→ Task requirements
Give the data again exactly, from its opening line through the line in which "naudojimo ir pakeitimo." appears.

→ Records
________

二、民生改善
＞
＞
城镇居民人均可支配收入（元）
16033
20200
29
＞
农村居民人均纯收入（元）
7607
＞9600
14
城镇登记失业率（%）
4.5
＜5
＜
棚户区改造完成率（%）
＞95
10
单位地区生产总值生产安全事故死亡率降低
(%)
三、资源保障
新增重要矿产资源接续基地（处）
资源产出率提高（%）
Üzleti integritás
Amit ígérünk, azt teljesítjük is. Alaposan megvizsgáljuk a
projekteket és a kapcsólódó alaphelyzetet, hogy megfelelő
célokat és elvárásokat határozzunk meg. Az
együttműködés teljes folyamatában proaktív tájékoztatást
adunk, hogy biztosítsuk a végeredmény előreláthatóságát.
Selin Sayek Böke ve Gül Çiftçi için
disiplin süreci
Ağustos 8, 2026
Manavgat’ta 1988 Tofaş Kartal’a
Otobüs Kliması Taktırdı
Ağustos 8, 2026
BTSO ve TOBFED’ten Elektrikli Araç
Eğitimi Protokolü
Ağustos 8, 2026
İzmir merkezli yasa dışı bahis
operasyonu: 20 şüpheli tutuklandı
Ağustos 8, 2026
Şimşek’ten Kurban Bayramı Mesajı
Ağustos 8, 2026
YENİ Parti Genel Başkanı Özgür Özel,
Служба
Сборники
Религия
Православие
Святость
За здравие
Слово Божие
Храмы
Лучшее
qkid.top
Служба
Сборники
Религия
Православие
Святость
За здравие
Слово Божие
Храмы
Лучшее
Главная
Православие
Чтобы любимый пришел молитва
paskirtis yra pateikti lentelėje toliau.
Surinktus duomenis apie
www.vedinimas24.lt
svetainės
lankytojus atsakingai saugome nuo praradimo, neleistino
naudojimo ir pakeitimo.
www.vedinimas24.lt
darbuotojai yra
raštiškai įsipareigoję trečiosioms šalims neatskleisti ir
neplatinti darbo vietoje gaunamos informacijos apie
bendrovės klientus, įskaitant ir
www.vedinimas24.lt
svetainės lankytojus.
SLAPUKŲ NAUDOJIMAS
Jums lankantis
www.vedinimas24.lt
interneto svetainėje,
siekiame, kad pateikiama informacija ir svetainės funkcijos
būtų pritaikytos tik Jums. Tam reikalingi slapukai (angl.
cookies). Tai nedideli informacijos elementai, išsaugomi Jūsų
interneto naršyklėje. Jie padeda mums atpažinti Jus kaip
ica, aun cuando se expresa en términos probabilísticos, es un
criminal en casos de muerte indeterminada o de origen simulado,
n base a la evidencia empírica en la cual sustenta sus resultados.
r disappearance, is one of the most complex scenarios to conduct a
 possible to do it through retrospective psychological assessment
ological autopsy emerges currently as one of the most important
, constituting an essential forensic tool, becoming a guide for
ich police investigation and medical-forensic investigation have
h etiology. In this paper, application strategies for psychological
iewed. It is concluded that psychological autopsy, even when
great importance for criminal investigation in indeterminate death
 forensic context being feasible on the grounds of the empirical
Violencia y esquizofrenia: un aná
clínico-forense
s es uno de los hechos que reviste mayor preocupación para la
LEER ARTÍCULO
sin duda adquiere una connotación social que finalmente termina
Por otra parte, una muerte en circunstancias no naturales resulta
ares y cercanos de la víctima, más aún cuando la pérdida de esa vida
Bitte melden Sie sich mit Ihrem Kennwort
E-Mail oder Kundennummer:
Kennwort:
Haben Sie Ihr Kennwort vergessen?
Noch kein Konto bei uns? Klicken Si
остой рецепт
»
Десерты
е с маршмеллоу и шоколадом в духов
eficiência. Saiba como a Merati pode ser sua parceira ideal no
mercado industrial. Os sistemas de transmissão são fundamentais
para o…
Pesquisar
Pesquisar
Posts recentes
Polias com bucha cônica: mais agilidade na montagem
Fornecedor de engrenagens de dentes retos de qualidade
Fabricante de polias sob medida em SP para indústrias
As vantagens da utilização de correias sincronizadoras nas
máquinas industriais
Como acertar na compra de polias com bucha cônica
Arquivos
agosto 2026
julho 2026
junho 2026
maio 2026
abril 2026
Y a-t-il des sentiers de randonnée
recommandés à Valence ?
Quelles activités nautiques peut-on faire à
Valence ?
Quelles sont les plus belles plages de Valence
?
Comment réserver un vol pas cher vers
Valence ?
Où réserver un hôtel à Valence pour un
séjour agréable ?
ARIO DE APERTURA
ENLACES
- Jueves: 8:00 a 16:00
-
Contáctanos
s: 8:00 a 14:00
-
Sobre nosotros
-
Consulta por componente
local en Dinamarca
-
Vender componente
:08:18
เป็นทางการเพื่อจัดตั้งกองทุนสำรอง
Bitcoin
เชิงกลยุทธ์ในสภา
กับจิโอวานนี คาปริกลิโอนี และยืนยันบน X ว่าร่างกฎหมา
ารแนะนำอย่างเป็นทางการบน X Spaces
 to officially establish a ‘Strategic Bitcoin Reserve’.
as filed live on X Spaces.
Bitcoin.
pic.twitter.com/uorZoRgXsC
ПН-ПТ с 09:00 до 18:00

________

→ Answer box
二、民生改善
＞
＞
城镇居民人均可支配收入（元）
16033
20200
29
＞
农村居民人均纯收入（元）
7607
＞9600
14
城镇登记失业率（%）
4.5
＜5
＜
棚户区改造完成率（%）
＞95
10
单位地区生产总值生产安全事故死亡率降低
(%)
三、资源保障
新增重要矿产资源接续基地（处）
资源产出率提高（%）
Üzleti integritás
Amit ígérünk, azt teljesítjük is. Alaposan megvizsgáljuk a
projekteket és a kapcsólódó alaphelyzetet, hogy megfelelő
célokat és elvárásokat határozzunk meg. Az
együttműködés teljes folyamatában proaktív tájékoztatást
adunk, hogy biztosítsuk a végeredmény előreláthatóságát.
Selin Sayek Böke ve Gül Çiftçi için
disiplin süreci
Ağustos 8, 2026
Manavgat’ta 1988 Tofaş Kartal’a
Otobüs Kliması Taktırdı
Ağustos 8, 2026
BTSO ve TOBFED’ten Elektrikli Araç
Eğitimi Protokolü
Ağustos 8, 2026
İzmir merkezli yasa dışı bahis
operasyonu: 20 şüpheli tutuklandı
Ağustos 8, 2026
Şimşek’ten Kurban Bayramı Mesajı
Ağustos 8, 2026
YENİ Parti Genel Başkanı Özgür Özel,
Служба
Сборники
Религия
Православие
Святость
За здравие
Слово Божие
Храмы
Лучшее
qkid.top
Служба
Сборники
Религия
Православие
Святость
За здравие
Слово Божие
Храмы
Лучшее
Главная
Православие
Чтобы любимый пришел молитва
paskirtis yra pateikti lentelėje toliau.
Surinktus duomenis apie
www.vedinimas24.lt
svetainės
lankytojus atsakingai saugome nuo praradimo, neleistino
naudojimo ir pakeitimo.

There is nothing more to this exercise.